==== GIVEN TEXT
In a 55-page decision released March 15, the court annulled Spanish Data Protection Agency's (AEPD) resolutions calling on Google Spain to exclude personal information captured by the search engine. The court ruled that Google Inc., not its Spanish affiliate, is the data handler and thus is subject to the data handling regulations.
The court overruled a 2014 ruling by the National Court's Administrative Litigation Division, which had rejected Google Spain's administrative appeal of AEPD resolutions from 2011 that demanded they uphold a data subject's right to removal of personal information appearing in search results.
“The Supreme Court says Google Spain doesn't have that data handling co-responsibility because it offers an advertising service that has nothing to do with the search engine—yet at the same time, data protection regulations and European regulations apply because it provides a service for the entity responsible for the data file established in the United States,” Efrén Santos, a partner at ICEF Consultores in Madrid, told Bloomberg BNA March 15.
The court said that an entity is considered responsible for data processing based on its “effective participation in the determination of the ends and means of processing” and that Google Spain carries out no activities characteristic of a data handler, according to a March 15 Judiciary Authority statement.
“Only Google Inc. is responsible for processing in that it exclusively determines the ends, conditions and means for the data processing in question,” the court stated, declaring “diverse” AEPD resolutions directed at Google Spain null because the national affiliate isn't “subject to the compliance with obligations established in those resolutions.”
‘Right to Be Forgotten' Intact
According to Santos, the ruling brings no major changes to the “right to be forgotten” policy but means that in any data protection case the AEPD will now have to “go up against the parent company.”
========
==== GIVEN RECORDS
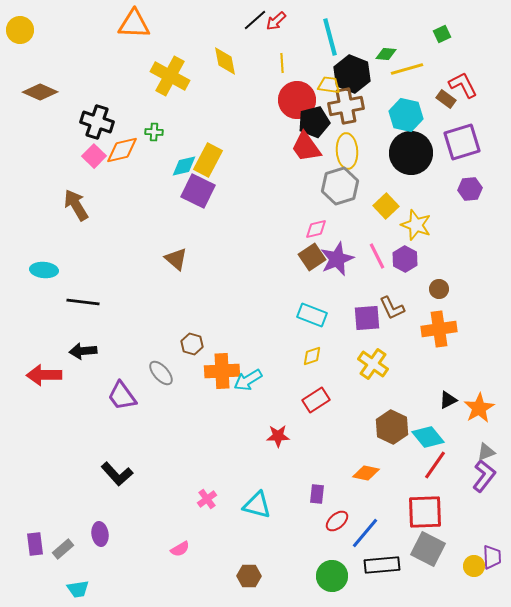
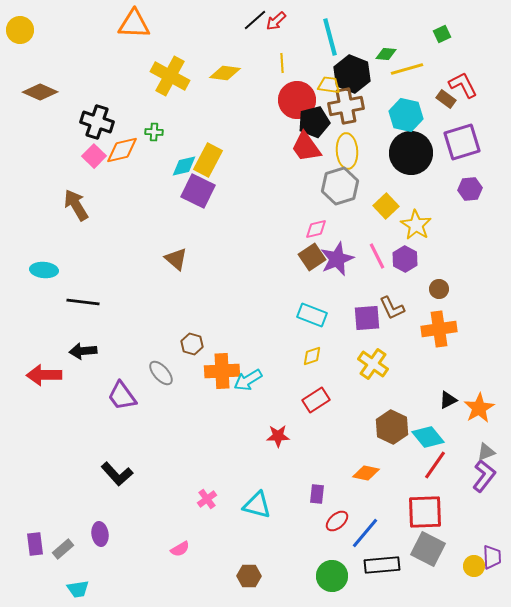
yellow diamond at (225, 61): moved 12 px down; rotated 72 degrees counterclockwise
yellow star at (416, 225): rotated 12 degrees clockwise
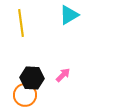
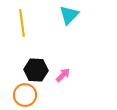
cyan triangle: rotated 15 degrees counterclockwise
yellow line: moved 1 px right
black hexagon: moved 4 px right, 8 px up
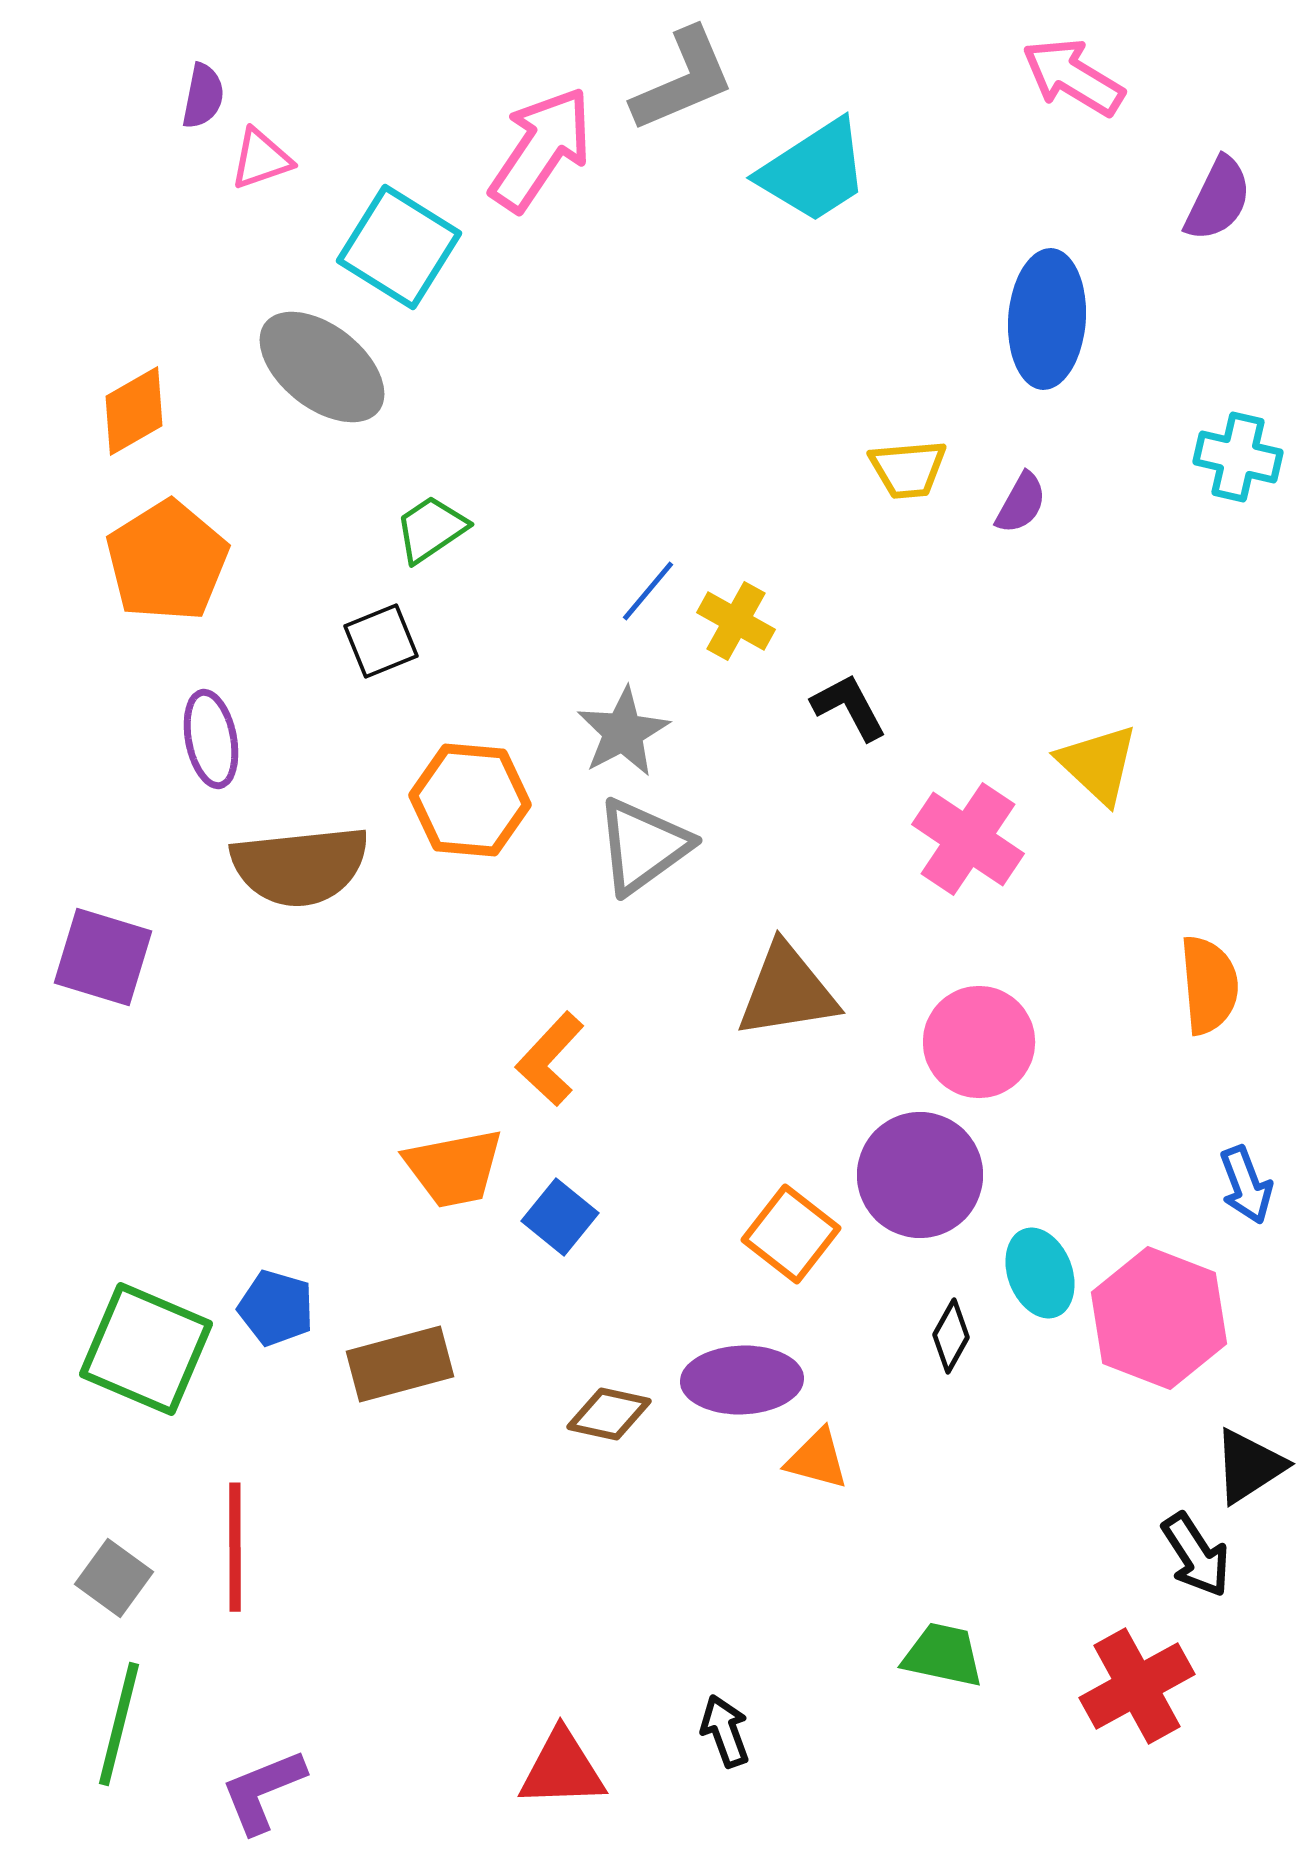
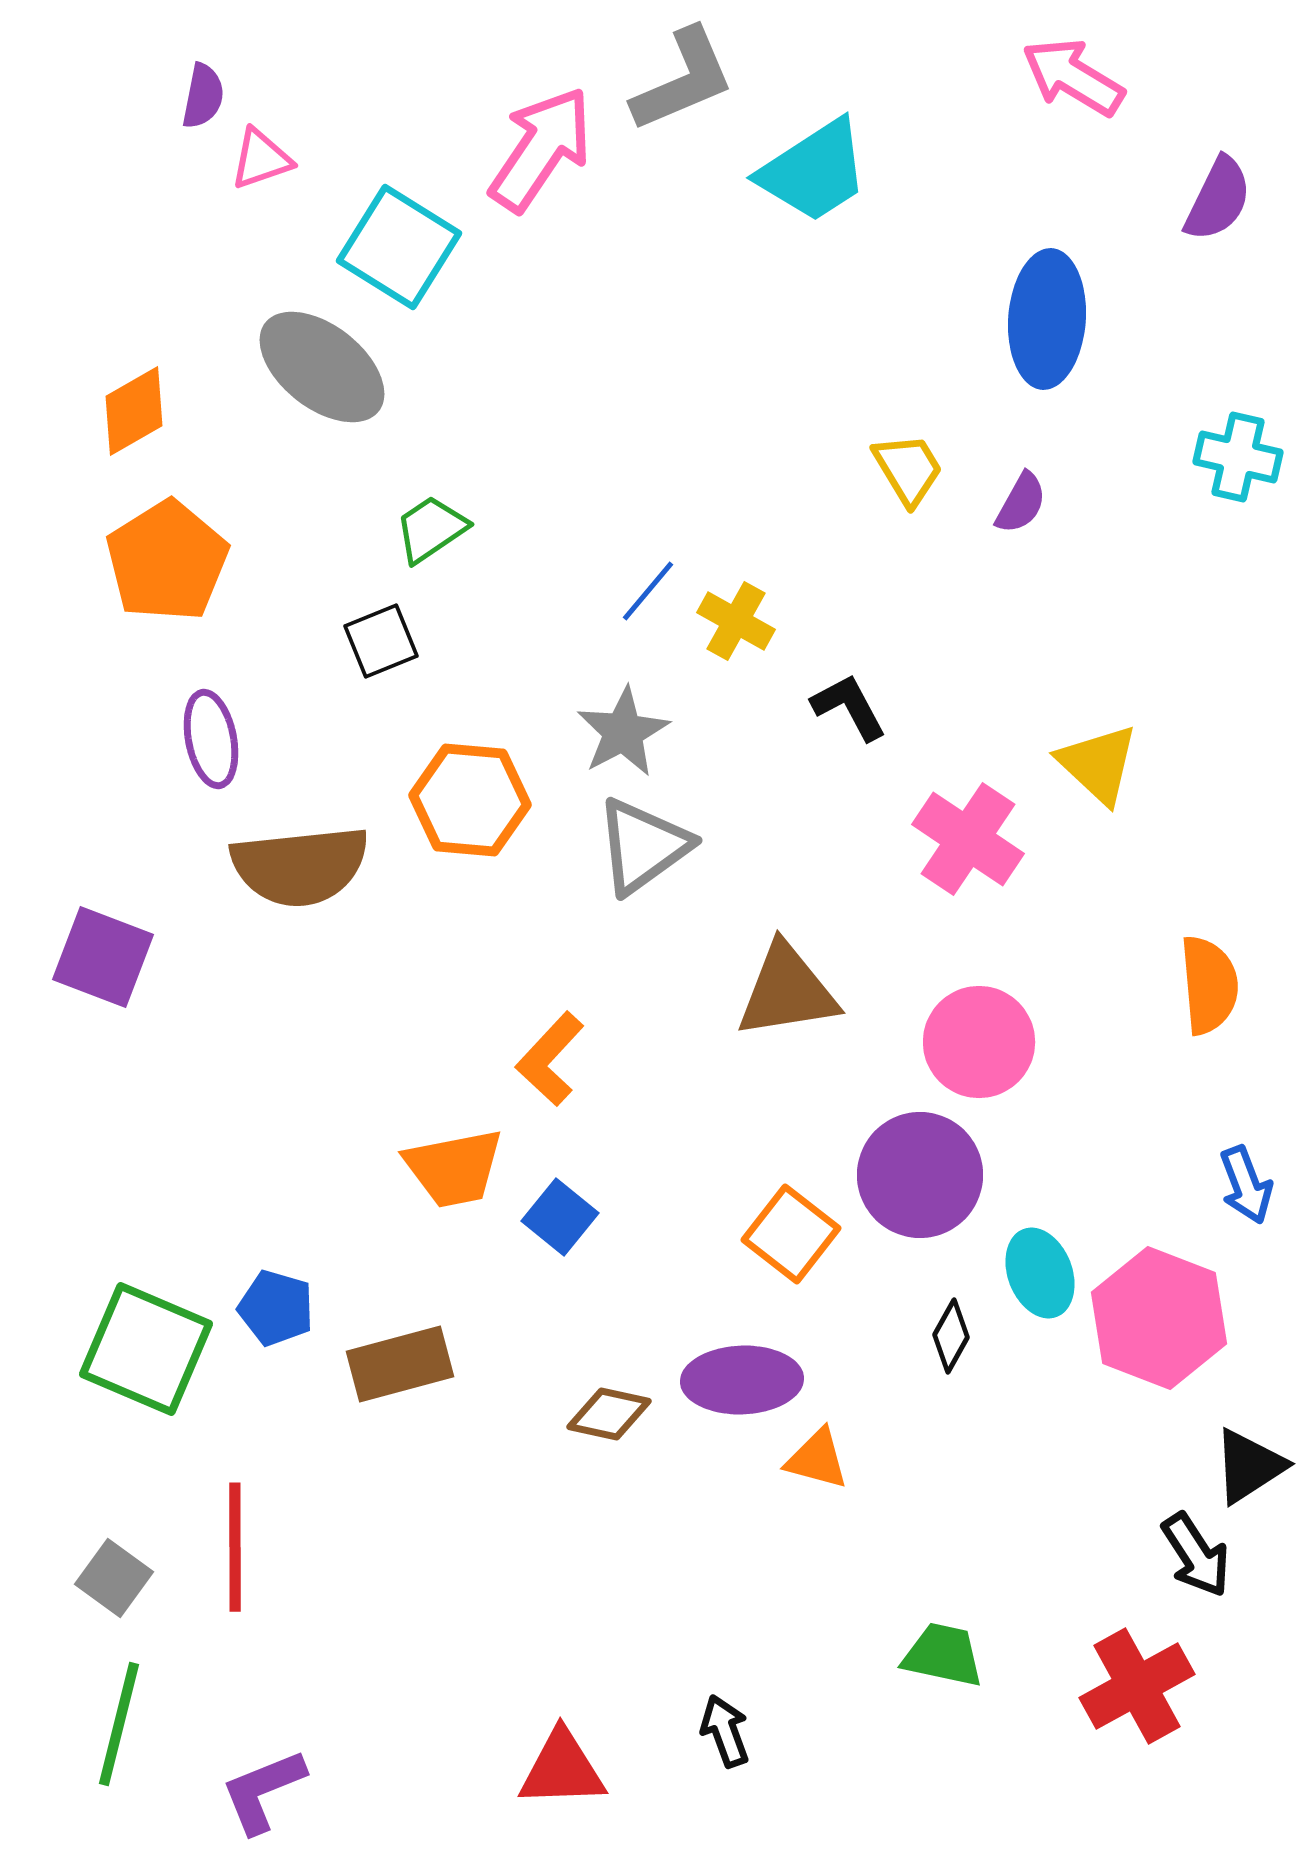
yellow trapezoid at (908, 469): rotated 116 degrees counterclockwise
purple square at (103, 957): rotated 4 degrees clockwise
========
» **ACTIONS TO TAKE**:
1/ In the report on the Google Spain data protection ruling, which company did the court find to be the data handler?
2/ Carry on the report on the Google Spain data protection ruling, starting after its final sentence.

» **FINAL ANSWERS**:
1/ Google Inc., not its Spanish affiliate, Google Spain.

2/
The court's ruling doesn't modify the “principles or weighting criteria” established by the European Court of Justice, but rather “clarifies that the recipient of requests must be Google Inc,” according to an AEPD March 15 statement.
The ECJ's landmark 2014 ruling (C-131/12) recognized EU data subjects' right to compel Internet search engines like Google to remove results linking to websites with personal information when their fundamental right to individual privacy outweighs the public's right to know.
Since May 2014, Google Inc. has maintained an online form in Spanish for data subjects to request removal of search results.
If Google Inc. rejects a data subject's request or the citizen disagrees with the company's response, the AEPD said they could continue to call on the Spanish agency to protect their rights as usual.
According to Santos, Spanish and European courts would still be able to hold Google Inc. accountable in administrative procedures without having to go through U.S. courts.
“On this matter of the right to be forgotten, both the Spanish Data Protection Agency and the agencies of EU member countries still have jurisdiction,” said Santos.